** TASK INPUTS **
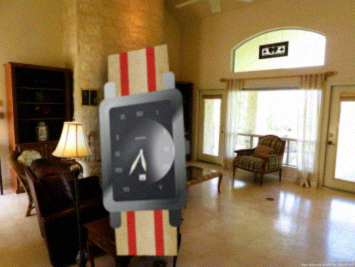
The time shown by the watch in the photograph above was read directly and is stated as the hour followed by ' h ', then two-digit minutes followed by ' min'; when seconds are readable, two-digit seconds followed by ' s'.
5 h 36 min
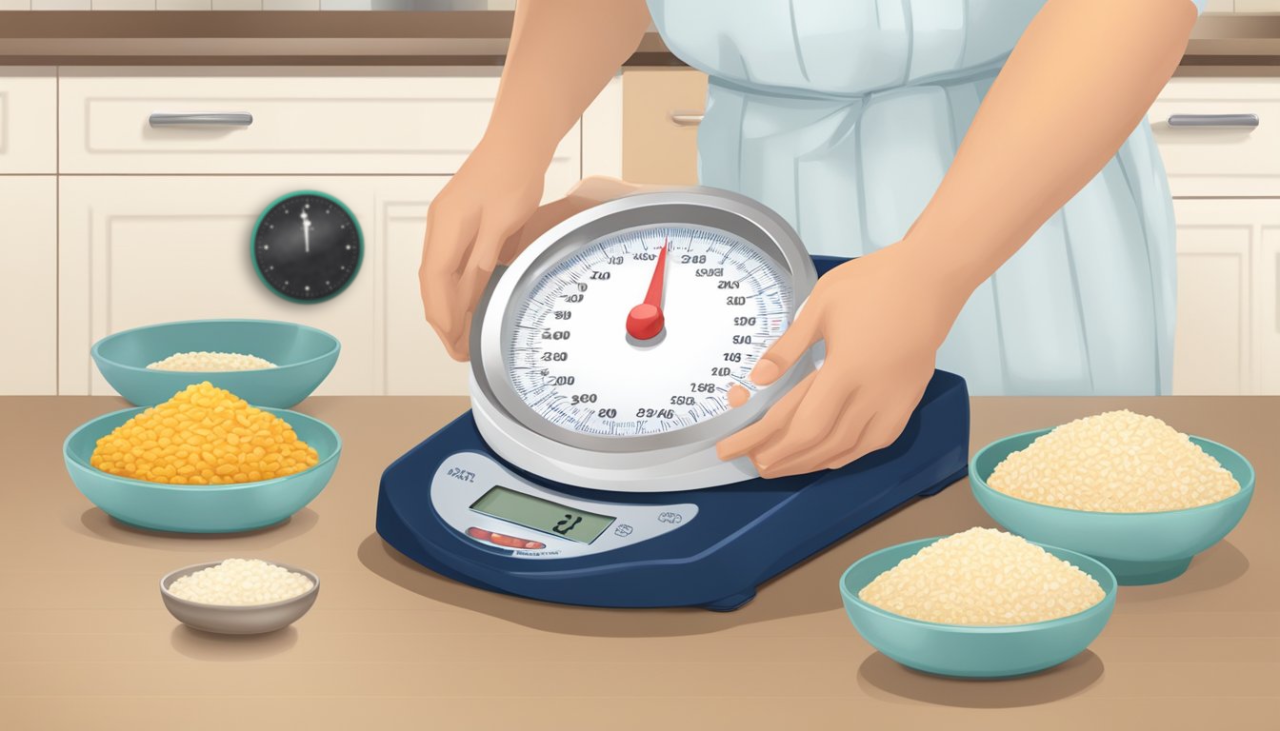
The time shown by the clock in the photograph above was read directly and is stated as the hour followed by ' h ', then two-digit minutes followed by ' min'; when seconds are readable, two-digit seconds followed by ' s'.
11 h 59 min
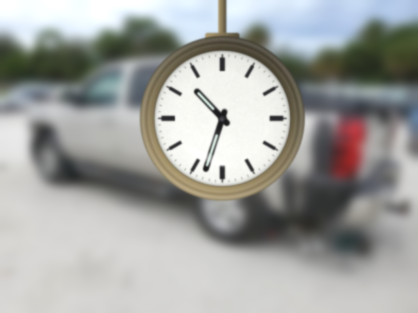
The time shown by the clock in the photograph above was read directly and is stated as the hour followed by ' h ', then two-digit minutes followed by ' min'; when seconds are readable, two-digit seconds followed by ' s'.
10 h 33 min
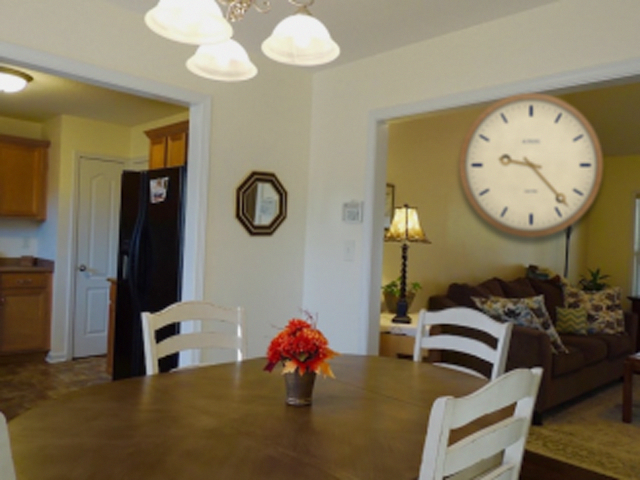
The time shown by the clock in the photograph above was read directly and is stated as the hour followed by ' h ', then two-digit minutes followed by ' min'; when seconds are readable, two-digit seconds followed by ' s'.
...
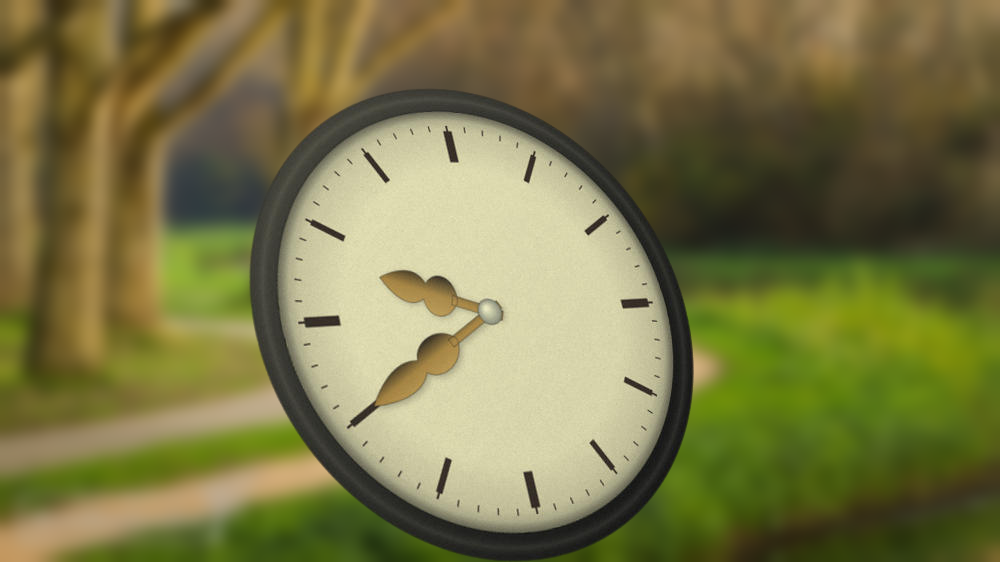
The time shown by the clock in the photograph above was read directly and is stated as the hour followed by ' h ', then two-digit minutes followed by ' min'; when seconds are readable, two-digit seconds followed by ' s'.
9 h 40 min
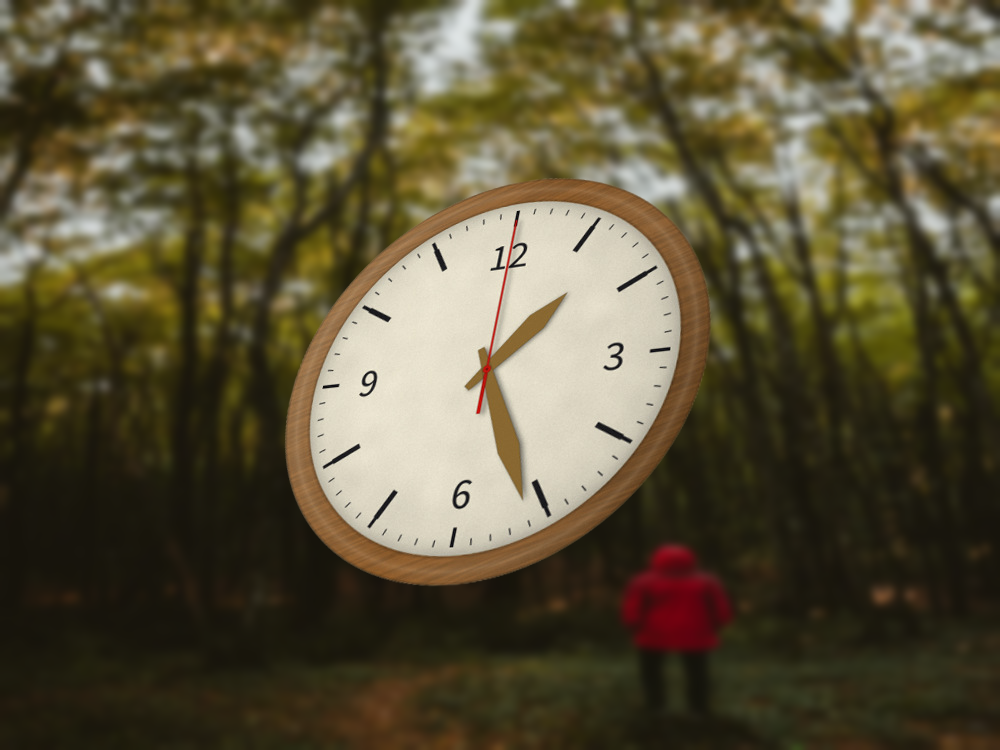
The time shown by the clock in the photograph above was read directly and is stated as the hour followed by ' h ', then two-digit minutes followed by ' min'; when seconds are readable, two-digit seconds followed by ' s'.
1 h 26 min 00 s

** JOB **
Arrange the records from the line with "The time shown by the watch" up to and including the line with "10 h 33 min" as a Markdown table with the columns Row and Line. Skip blank lines, leave out the pictures, and include only those lines.

** EXERCISE RESPONSE **
| Row | Line |
|---|---|
| 1 | The time shown by the watch in the photograph above was read directly and is stated as the hour followed by ' h ', then two-digit minutes followed by ' min'; when seconds are readable, two-digit seconds followed by ' s'. |
| 2 | 5 h 36 min |
| 3 | The time shown by the clock in the photograph above was read directly and is stated as the hour followed by ' h ', then two-digit minutes followed by ' min'; when seconds are readable, two-digit seconds followed by ' s'. |
| 4 | 11 h 59 min |
| 5 | The time shown by the clock in the photograph above was read directly and is stated as the hour followed by ' h ', then two-digit minutes followed by ' min'; when seconds are readable, two-digit seconds followed by ' s'. |
| 6 | 10 h 33 min |